Caviness 2021 Lustre Expansion

Throughout 2020 and into early 2021, usage of the Lustre file system on the Caviness cluster has maintained a level around 80% of total capacity. At this level of usage the performance of the file system begins to suffer. In each instance this has necessitated an email campaign directed at all cluster users, asking that they remove unneeded files. Though cleanup has been effected by the users each time, usage has always afterward steadily increased again until the 80% threshold is exceeded. As of early 2021, the frequency of these occurrences has increased.

The capacity of a Lustre file system embodies two separate metrics (storage classes):

• The total metadata entries (inodes) provided by metadata target (MDT) devices
• The total object storage (e.g. bytes or blocks) provided by object storage target (OST) devices

Having extremely large OST capacity combined with insufficient MDT capacity leads to an inability to create additional files despite their being many bytes of object storage available. A similar scenario exists for extraneous MDT capacity over a lack of object storage capacity. Thus, a critical element in provisioning Lustre file systems is balancing the two types of storage so that usage fluctuates at about the same rate.

On Caviness, the existing MDT and OST capacity are being consumed at nearly the same rate. As of February 23, 2021:

• OST usage at 83%
• MDT usage at 77%

This is actually good news: it implies a fair balance between the two storage classes under the usage profile of all Caviness users. Planning for addition of capacity can be guided by the existing sizing.

Part of the Generation 2 addition to the Caviness cluster was:

• (2) OSTs, each 120 TB in size
• (1) MDT, 16 TB in size

The previous components of the Lustre file system were:

• (4) OSTs, each 65 TB in size
• (1) MDT, 4 TB in size

Thus, the additions will nearly double the capacity of the Lustre file system.

Bringing the new capacity online will require downtime, primarily because the existing MDT and OST usage levels are so high. Every directory currently present on the Lustre filesystem only makes use of the existing MDT (MDT0000). Adding the 16 TB MDT0001 to the file system does not effect any change in where metadata is being stored. Metadata striping only takes effect on Lustre directories that are explicitly changed to use both MDT0000 and MDT0001. Even so, every file and directory is mapped to one of the MDTs based on its name¹⁾.

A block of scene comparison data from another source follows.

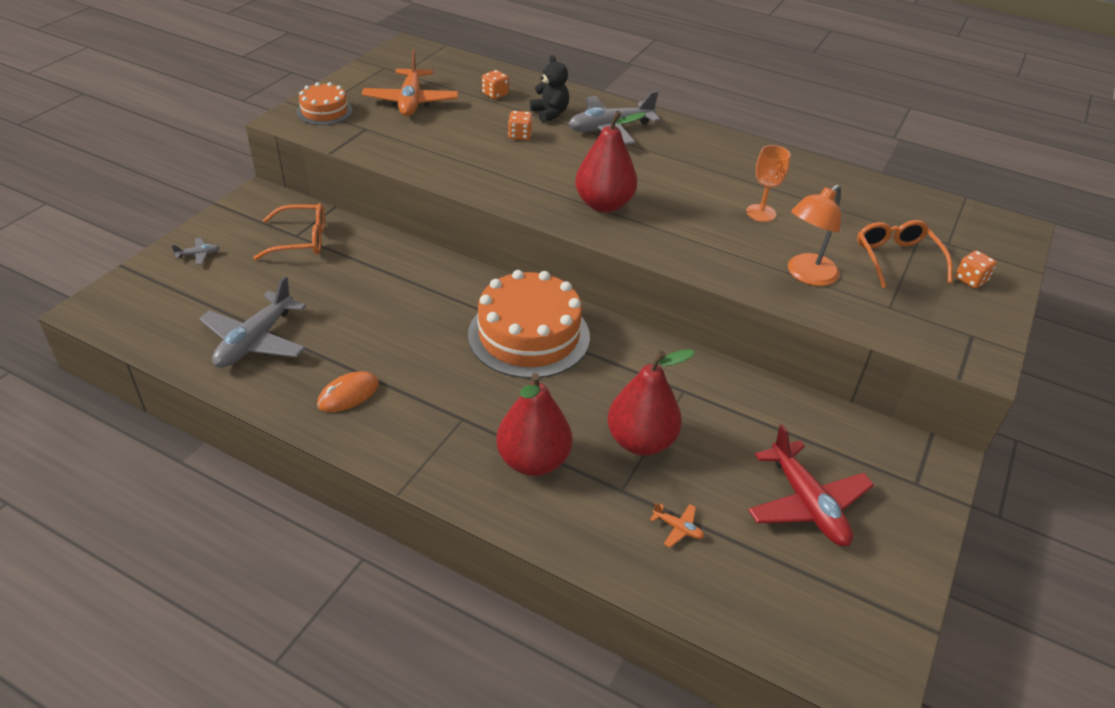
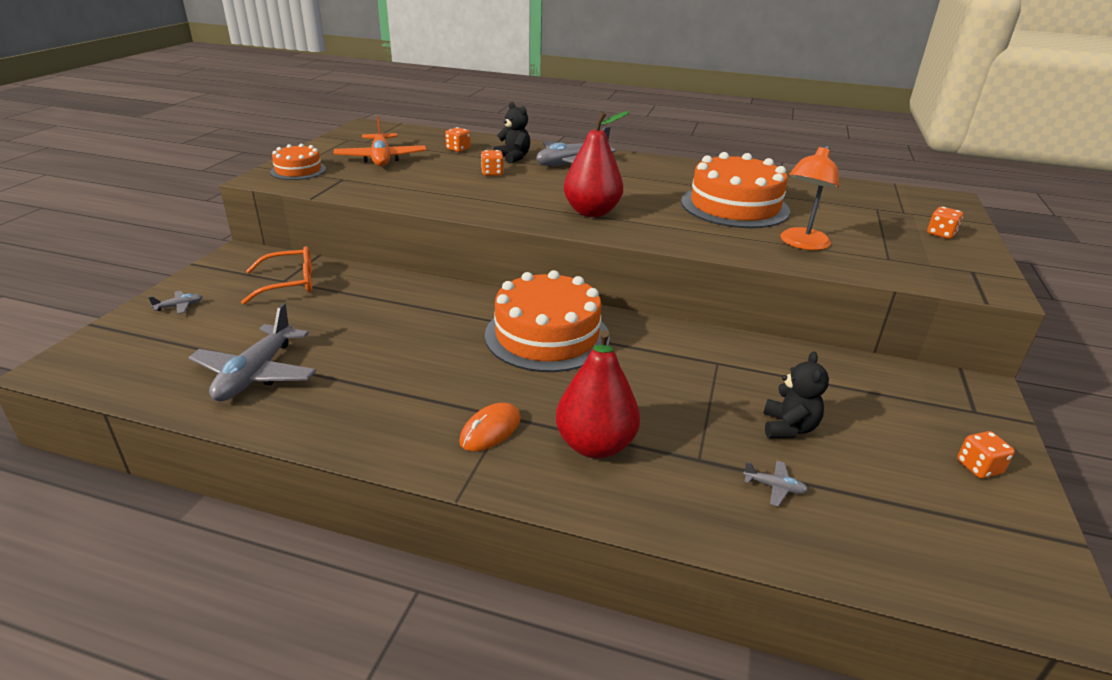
camera: 10 degrees left, 10 degrees down
(348, 394) = (372, 410): orange mouse -> orange mouse (490, 430)
(641, 441) = (697, 412): red pear -> none
(678, 528) = (774, 487): orange plane -> grey plane
(720, 472) = (788, 428): none -> black teddy bear
(761, 213) = (734, 206): orange goblet -> orange cake
(807, 504) = (887, 444): red plane -> none
(883, 541) = (978, 467): none -> orange dice
(896, 259) = (870, 226): orange glasses -> none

The filename hashing presents a major issue when growing a Lustre file system's metadata capacity: with a directory striped across both MDTs, nominally 50% of new files will map to MDT0000. MDT0000 will reach capacity well ahead of MDT0001, but 50% of filenames will continue to map to MDT0000. These files will not be created on MDT0001 instead — doing so would require metadata regarding where the metadata was stored and obviate the hashing in the first place! As a consequence, once an MDT that is part of a metadata stripe reaches 100% capacity, a fraction of new files will fail to be created.

Thus, one design tenet for multiple Lustre MDTs:

• Each MDT should be of approximately the same capacity to promote balanced growth
• The filename hash function must be well-designed (e.g. to avoid mapping like-named files to the same MDT)

The second requirement is outside our ability to control (hopefully the Lustre developers did a good job). The first requirement is by definition not met on Caviness since MDT0000 is close to full and the new MDT(s) will be empty.

The new MDT storage is 4 times the size of the original. To properly balance, the 16 TB of pooled storage will be split into 4 MDT devices.